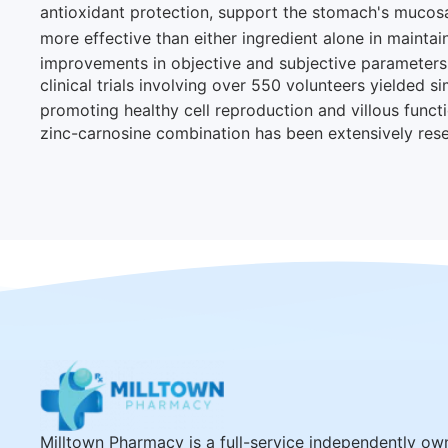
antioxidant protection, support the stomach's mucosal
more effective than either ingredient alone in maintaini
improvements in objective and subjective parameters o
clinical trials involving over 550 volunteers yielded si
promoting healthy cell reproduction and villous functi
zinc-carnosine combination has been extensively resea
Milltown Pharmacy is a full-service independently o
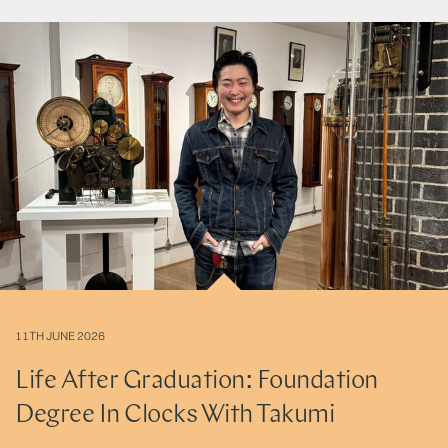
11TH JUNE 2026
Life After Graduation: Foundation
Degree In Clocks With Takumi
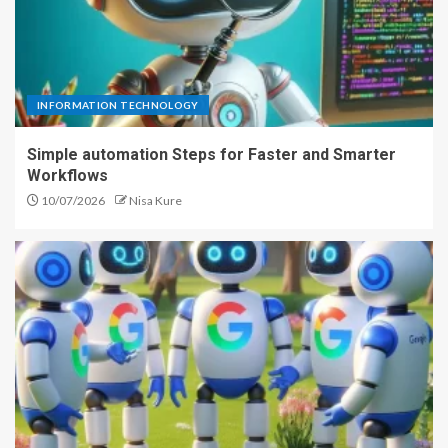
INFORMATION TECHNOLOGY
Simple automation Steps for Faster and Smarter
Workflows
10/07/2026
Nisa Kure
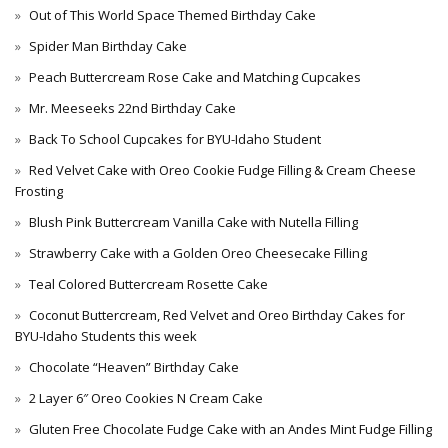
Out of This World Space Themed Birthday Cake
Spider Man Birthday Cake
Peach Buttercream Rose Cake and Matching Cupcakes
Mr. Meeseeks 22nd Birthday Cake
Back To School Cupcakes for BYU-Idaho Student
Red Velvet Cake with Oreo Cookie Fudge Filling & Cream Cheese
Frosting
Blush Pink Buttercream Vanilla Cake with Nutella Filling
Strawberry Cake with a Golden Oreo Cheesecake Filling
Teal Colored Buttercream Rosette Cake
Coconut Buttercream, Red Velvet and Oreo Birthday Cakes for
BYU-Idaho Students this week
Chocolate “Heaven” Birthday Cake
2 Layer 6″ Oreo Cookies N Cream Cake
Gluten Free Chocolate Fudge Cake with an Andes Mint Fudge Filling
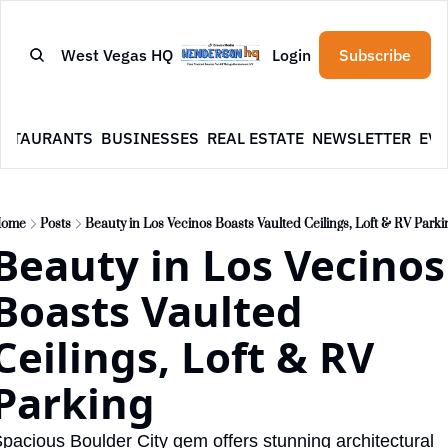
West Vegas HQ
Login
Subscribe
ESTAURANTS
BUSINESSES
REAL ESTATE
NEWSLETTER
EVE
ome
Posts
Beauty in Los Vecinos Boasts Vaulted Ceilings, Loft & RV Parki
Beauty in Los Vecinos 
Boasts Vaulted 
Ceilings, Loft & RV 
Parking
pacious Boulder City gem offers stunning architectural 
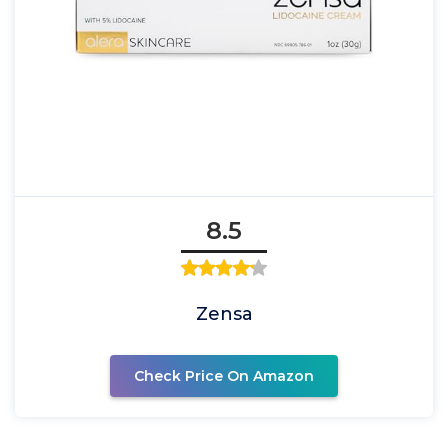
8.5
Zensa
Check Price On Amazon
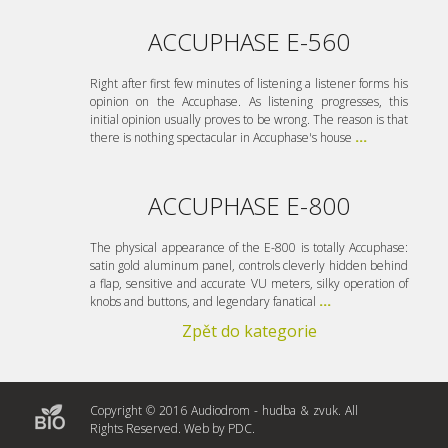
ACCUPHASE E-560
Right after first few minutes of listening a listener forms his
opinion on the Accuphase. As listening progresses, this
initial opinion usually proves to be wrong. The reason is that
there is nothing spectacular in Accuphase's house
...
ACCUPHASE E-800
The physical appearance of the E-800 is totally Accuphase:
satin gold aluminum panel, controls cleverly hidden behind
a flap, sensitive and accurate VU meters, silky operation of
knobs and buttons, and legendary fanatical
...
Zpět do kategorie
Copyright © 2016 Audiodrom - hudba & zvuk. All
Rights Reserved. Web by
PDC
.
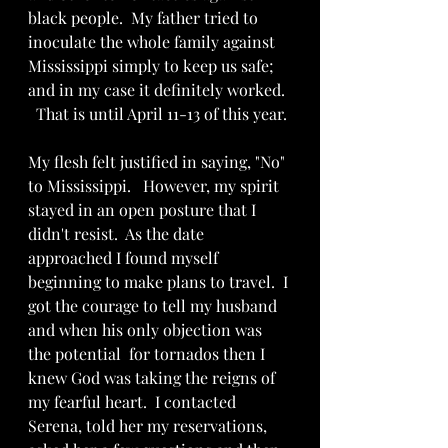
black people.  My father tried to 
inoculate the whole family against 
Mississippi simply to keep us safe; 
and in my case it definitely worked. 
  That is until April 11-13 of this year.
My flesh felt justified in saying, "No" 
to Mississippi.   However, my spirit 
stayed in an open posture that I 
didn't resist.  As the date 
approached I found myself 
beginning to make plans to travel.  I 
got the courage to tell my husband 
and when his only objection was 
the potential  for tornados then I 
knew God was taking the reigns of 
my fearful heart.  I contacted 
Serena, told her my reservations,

* Problem
Would you copy, word for word, only the lines above from the one containing "promoting healthy cell" through the one containing "That is until April 11-13 of this year.", both included, and please leave out the pictures?

* Reply to the task
promoting healthy cell reproduction and villous functi
zinc-carnosine combination has been extensively resea
Milltown Pharmacy is a full-service independently o
11TH JUNE 2026
Life After Graduation: Foundation
Degree In Clocks With Takumi
INFORMATION TECHNOLOGY
Simple automation Steps for Faster and Smarter
Workflows
10/07/2026
Nisa Kure
Out of This World Space Themed Birthday Cake
Spider Man Birthday Cake
Peach Buttercream Rose Cake and Matching Cupcakes
Mr. Meeseeks 22nd Birthday Cake
Back To School Cupcakes for BYU-Idaho Student
Red Velvet Cake with Oreo Cookie Fudge Filling & Cream Cheese
Frosting
Blush Pink Buttercream Vanilla Cake with Nutella Filling
Strawberry Cake with a Golden Oreo Cheesecake Filling
Teal Colored Buttercream Rosette Cake
Coconut Buttercream, Red Velvet and Oreo Birthday Cakes for
BYU-Idaho Students this week
Chocolate “Heaven” Birthday Cake
2 Layer 6″ Oreo Cookies N Cream Cake
Gluten Free Chocolate Fudge Cake with an Andes Mint Fudge Filling
West Vegas HQ
Login
Subscribe
ESTAURANTS
BUSINESSES
REAL ESTATE
NEWSLETTER
EVE
ome
Posts
Beauty in Los Vecinos Boasts Vaulted Ceilings, Loft & RV Parki
Beauty in Los Vecinos 
Boasts Vaulted 
Ceilings, Loft & RV 
Parking
pacious Boulder City gem offers stunning architectural 
8.5
Zensa
Check Price On Amazon
ACCUPHASE E-560
Right after first few minutes of listening a listener forms his
opinion on the Accuphase. As listening progresses, this
initial opinion usually proves to be wrong. The reason is that
there is nothing spectacular in Accuphase's house
...
ACCUPHASE E-800
The physical appearance of the E-800 is totally Accuphase:
satin gold aluminum panel, controls cleverly hidden behind
a flap, sensitive and accurate VU meters, silky operation of
knobs and buttons, and legendary fanatical
...
Zpět do kategorie
Copyright © 2016 Audiodrom - hudba & zvuk. All
Rights Reserved. Web by
PDC
.
black people.  My father tried to 
inoculate the whole family against 
Mississippi simply to keep us safe; 
and in my case it definitely worked. 
  That is until April 11-13 of this year.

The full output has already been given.